【发布时间】:2017-09-23 01:08:12
【问题描述】:
我尝试解决Hackerland Radio Transmitters programming challange。
总而言之,挑战如下:
Hackerland 是一个有 n 栋房屋的一维城市,其中每栋房屋 i 位于某个 xi em> 在 x 轴上。市长想在城市房屋的屋顶上安装无线电发射器。每个发射器都有一个范围,k,这意味着它可以将信号传输到距离≤k 个单位的所有房屋。
给定 Hackerland 的地图和 k 的值,你能找到覆盖每个房子所需的最少发射器数量吗?
我的实现如下:
package biz.tugay;
import java.util.*;
public class HackerlandRadioTransmitters {
public static int minNumOfTransmitters(int[] houseLocations, int transmitterRange) {
// Sort and remove duplicates..

## 练习数据
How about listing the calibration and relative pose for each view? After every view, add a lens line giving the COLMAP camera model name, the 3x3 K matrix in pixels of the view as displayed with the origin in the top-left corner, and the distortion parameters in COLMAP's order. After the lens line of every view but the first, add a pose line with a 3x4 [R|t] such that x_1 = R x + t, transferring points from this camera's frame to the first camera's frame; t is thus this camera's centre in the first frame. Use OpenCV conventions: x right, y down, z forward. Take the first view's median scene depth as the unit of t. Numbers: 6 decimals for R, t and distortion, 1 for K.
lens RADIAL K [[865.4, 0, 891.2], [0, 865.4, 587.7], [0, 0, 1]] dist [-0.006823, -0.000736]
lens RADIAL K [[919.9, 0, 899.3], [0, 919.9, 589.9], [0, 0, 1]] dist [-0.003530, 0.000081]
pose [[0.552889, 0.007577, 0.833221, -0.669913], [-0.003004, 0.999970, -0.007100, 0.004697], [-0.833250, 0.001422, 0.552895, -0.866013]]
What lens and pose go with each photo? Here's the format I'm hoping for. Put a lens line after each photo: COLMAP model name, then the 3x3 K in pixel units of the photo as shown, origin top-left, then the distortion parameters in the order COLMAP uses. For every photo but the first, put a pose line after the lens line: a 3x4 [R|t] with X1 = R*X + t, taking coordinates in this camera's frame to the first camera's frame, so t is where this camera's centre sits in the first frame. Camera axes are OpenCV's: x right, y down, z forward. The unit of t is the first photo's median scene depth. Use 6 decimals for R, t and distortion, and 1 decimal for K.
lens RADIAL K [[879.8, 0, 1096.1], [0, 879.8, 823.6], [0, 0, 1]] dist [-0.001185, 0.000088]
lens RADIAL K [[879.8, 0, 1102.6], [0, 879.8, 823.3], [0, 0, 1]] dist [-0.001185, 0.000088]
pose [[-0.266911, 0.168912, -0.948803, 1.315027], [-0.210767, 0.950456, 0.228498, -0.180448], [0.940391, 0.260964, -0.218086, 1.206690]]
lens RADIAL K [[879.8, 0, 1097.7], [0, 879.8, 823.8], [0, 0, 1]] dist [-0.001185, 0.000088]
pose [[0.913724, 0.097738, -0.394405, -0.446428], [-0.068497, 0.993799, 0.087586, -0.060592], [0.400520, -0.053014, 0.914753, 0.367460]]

## 你的任务
1. 在这则关于 Hackerland 无线电发射器的帖子里,发射器的范围 k 是什么意思?
2. 把这则帖子中从"给定 Hackerland 的地图和"到"and remove duplicates.."的那一段原样照抄下来。

## 各题答案
1. 发射器可以将信号传输到距离≤k 个单位的所有房屋。

2.
给定 Hackerland 的地图和 k 的值,你能找到覆盖每个房子所需的最少发射器数量吗?
我的实现如下:
package biz.tugay;
import java.util.*;
public class HackerlandRadioTransmitters {
public static int minNumOfTransmitters(int[] houseLocations, int transmitterRange) {
// Sort and remove duplicates..